Wingate was also critical of orders he had received, instructing him and others to “push the people back into the water” of the Rio Grande “to go to Mexico”.
Faced with “several small children and babies who were nursing”, Wingate said he feared “the very real potential of exhausted people drowning”.
After expressing this concern to his commanding officer, he and the other members of his patrol were permitted to leave, and border patrol agents arrived to process the migrants and asylum seekers.
Texas has been amping up its border protections in recent years, recently installing a floating barrier in the middle of the Rio Grande to deter crossings near the city of Eagle Pass.
Governor Abbott has also appealed to other states to deploy National Guard troops and other law enforcement personnel to the border, in an effort to crack down on irregular immigration. Approximately 14 Republican-led states have answered the call.
But Abbott’s border policies have attracted criticism for being heavy-handed, if not life-threatening.
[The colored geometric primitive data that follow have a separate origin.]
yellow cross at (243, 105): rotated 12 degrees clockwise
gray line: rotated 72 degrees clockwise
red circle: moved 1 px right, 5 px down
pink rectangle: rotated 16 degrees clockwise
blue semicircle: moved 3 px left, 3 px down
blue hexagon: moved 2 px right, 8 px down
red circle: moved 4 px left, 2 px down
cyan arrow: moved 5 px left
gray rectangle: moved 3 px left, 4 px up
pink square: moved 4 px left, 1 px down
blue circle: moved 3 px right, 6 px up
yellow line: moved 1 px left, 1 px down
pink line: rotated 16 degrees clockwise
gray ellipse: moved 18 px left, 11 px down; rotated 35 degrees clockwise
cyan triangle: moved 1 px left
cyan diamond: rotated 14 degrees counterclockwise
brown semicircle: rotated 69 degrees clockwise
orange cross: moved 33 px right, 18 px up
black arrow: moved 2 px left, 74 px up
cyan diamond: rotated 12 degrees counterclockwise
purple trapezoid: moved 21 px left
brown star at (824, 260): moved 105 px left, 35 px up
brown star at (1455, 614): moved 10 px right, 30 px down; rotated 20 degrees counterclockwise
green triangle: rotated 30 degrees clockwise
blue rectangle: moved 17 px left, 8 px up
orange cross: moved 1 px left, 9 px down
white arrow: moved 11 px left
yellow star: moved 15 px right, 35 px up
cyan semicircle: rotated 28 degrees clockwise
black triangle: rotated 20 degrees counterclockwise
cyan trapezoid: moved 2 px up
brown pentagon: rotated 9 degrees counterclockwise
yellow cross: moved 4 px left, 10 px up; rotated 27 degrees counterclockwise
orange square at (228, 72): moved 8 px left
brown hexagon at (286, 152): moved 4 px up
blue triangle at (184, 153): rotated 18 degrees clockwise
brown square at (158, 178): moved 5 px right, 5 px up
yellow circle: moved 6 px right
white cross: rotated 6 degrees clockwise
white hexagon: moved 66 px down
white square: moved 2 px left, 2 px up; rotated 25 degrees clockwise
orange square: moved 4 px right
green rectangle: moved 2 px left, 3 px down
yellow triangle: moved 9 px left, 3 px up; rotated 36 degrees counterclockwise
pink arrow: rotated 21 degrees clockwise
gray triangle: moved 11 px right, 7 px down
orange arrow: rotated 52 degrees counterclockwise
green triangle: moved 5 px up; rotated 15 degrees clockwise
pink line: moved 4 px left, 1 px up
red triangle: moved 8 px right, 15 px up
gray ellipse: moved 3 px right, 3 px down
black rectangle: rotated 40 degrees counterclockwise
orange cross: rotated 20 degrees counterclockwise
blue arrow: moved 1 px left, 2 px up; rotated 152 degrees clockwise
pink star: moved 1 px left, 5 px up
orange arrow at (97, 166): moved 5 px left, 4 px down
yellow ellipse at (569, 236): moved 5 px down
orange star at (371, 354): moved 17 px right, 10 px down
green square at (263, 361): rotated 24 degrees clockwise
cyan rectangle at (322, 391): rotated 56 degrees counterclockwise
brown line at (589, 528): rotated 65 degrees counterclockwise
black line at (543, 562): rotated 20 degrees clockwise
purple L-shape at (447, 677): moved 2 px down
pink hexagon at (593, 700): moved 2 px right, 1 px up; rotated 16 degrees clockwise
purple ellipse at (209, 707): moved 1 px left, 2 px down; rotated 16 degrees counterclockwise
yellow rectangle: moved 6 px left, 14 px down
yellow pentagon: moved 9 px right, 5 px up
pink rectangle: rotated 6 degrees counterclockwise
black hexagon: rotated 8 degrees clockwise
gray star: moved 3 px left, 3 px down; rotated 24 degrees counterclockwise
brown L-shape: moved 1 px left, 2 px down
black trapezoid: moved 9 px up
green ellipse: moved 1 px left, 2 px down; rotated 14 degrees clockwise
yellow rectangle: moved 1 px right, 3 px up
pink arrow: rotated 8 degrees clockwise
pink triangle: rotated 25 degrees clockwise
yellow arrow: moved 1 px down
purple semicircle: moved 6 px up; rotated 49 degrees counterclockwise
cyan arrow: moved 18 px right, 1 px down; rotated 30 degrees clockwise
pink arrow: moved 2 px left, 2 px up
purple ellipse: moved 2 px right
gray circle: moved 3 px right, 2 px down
The Mexican government has also denounced the floating barrier as potentially violating border treaties between the two countries.
Wingate, in his email, noted measures that force migrants and asylum seekers to return to Mexico could even contribute to crime along the border.
“Forcing refugees to cross back,” he wrote, “is putting them back in the hands of the Cartels where they are assaulted robbed and raped”.